- [Extract provided]
■ ■ ■ ■ ■ ■ ■

The useful part of a router's CD is the User Guide. But most times you can find it online and download it.

Putting your modem/router into bridge mode means to bypass the router function and make it work as a simple modem. And, yes, if you do that then you must configure your wireless router to make the internet connection.

If you do not wish to do that, you can leave the modem/router as is and use JohnWill's oft-posted procedure to configure your wireless router as an ethernet switch and wireless access point. See following copy.

Connecting two SOHO broadband routers together. - JohnWill

Configure the IP address of the secondary router to be in the same subnet as the primary router, but out of the range of the DHCP server in the primary router. For instance DHCP server addresses 192.168.0.2 through 192.168.0.100, I'd assign the secondary router 192.168.0.254 as it's IP address.

Disable the DHCP server in the secondary router.

Setup the wireless section just the way you would if it was the primary router.

Connect from the primary router's LAN port to one of the LAN ports on the secondary router. If there is no uplink port and neither of the routers have auto-sensing ports, use a cross-over cable. Leave the WAN port unconnected!


----------



## niklas0 (Dec 29, 2006)

Thanks guys I think I got it. I set the Westell to bridge like the directions said. I hooked everything up. On the Ativa I changed the 
Conection type to PPPoE and put in my username and password
I left the MTU setting at 1454 and set it to Auto Connect
I left the DNS and MAC setting alone. 
I left the LAN settings alone.
I changed the SSID and I set the WEP.

Everything seems to be working now.

Are there any setting I'm overlooking?


----------



## TerryNet (Mar 23, 2005)

Sounds good. You can mark this 'solved' using the Thread tools at the upper right.


----------



## JohnWill (Oct 19, 2002)

If it's working, just remember these words.

Don't fix stuff that ain't broke!


----------

■ ■ ■ ■ ■ ■ ■

- [Task statement] In the router thread, what MTU setting did niklas0 leave in place on the Ativa? Please answer briefly. The records aren't needed for this.

Images of plotted data:
■ ■ ■ ■ ■ ■ ■

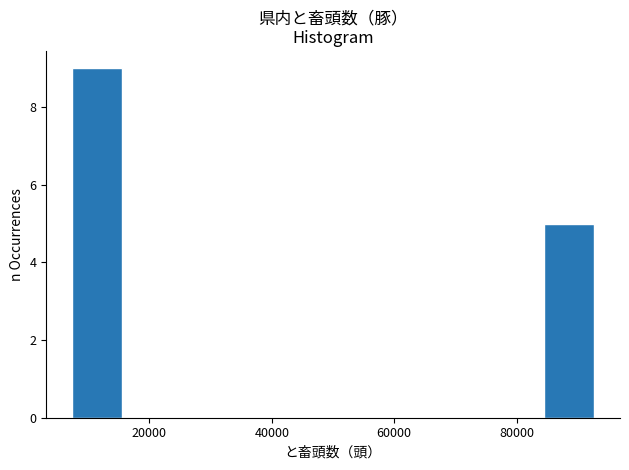

Reading left to right, transcribe this chart: for each bar, give the range it covers on the x-axis and its height. Neither the bar edges nor the heights are printed on the chart, so give them approximately, as read against the axes.

8000 to 16000: 9
16000 to 24000: 0
24000 to 32000: 0
32000 to 42000: 0
42000 to 50000: 0
50000 to 58000: 0
58000 to 68000: 0
68000 to 76000: 0
76000 to 84000: 0
84000 to 92000: 5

■ ■ ■ ■ ■ ■ ■

- [Response to this exercise] 1454